9 aprile 2002, 12:22

in foto: Riapre la casa di cura “Montebello” di Mondaino, con una nuova gestione che non ha nessun legame con la precedente. La casa di riposo per anziani era tristemente balzata ai disonori delle cronache nel gennaio 2001:

al tempo finirono in carcere i gestori, i fratelli Maria Luisa ed Ettore Bulli, rispettivamente di 39 e 37 anni, con l’accusa di concorso in maltrattamenti, abbandono di incapaci e violenza privata.

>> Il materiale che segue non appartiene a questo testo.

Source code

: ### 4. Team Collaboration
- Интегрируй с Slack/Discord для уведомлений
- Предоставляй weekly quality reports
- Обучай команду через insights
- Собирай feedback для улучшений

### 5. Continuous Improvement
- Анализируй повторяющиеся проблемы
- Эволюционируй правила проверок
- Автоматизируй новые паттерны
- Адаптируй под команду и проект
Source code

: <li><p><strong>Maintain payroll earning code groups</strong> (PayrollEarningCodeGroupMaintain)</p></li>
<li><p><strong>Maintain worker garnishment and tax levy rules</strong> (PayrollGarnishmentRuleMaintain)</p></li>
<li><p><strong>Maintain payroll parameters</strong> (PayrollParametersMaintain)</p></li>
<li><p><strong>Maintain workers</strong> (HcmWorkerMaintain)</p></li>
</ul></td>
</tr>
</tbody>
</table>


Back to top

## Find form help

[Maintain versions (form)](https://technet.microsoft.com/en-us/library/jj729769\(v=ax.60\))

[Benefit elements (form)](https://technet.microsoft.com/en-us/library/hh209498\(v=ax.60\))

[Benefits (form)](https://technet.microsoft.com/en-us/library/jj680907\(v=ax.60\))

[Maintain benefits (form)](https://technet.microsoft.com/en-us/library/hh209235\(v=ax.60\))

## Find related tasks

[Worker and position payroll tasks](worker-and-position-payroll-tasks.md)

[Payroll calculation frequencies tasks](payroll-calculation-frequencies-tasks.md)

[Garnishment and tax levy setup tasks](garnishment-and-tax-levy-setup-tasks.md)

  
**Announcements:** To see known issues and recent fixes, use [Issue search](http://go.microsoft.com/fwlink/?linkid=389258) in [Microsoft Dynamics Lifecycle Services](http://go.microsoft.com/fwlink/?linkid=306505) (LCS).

Ma l’imputazione potrebbe aggravarsi. E’ stato fissato per il 23 maggio l’incidente probatorio per la discussione della perizia dell’anatomopatologo che dovrebbe fornire al giudice Lorena Mussoni gli elementi per stabilire l’esistenza o meno di un nesso causale tra sei decessi avvenuti nella casa e i presunti maltrattamenti.

E’ stata ribattezzata la casa degli orrori. Una struttura impeccabile se vista dall’esterno, un vero e proprio incubo per chi era costretto a viverci. Anziani maltrattati, costretti a mangiare con la forza fino all’ultima briciola, immobilizzati su sedie prive di imbottitura e legati ai termosifoni, costretti a docce gelate all’alba e a fare a meno degli apparecchi acustici. Queste alcune delle angherie a cui erano costretti i 34 ospiti della casa di Riposo “Montebello”.
Una storia di orrori smascherata dai carabinieri di Riccione con l’operazione “Terza Età”, condotta in collaborazione con i Nas di Bologna e l’Ispettorato del Lavoro di Rimini. Una brutta storia che ha portato all’arresto dei fratelli Bulli, gestori della struttura, sorta nel ’97 all’interno dell’omonimo albergo-ristorante di proprietà della famiglia.
Le indagini sono partite nell’agosto del ’99, in seguito alla denuncia di un ex dipendente che segnalava anomalie nella conduzione della struttura: licenziamenti e assunzioni si susseguivano ogni 20 giorni, così da tenere basso il numero minimo di inservienti.
La casa di Riposo era stata posta sotto la custodia della dottoressa Alma Bertozzi, coordinatrice dei servizi sociali di Rimini, affiancata da tre assistenti sociali e da una equipe di medici dell’Ausl riminese.

Entro poche settimane la casa di cura riaprirà i battenti. Sarà gestita dalla Master Società Cooperativa Sociale, che ha sede a Gallarate, in Lombardia, e che opera nel settore socio-assistenziale da oltre dieci anni. Si chiamerà “La Collina” e accoglierà anziani non autosufficienti e a rischio di perdita di autonomia. Luca Radice , presidente della cooperativa Master.

Uno dei problemi della vecchia gestione era legato, come abbiamo detto, al numero insufficiente degli inservienti. Un problema che non si proporrà con la nuova gestione, puntualizza Luca Radice.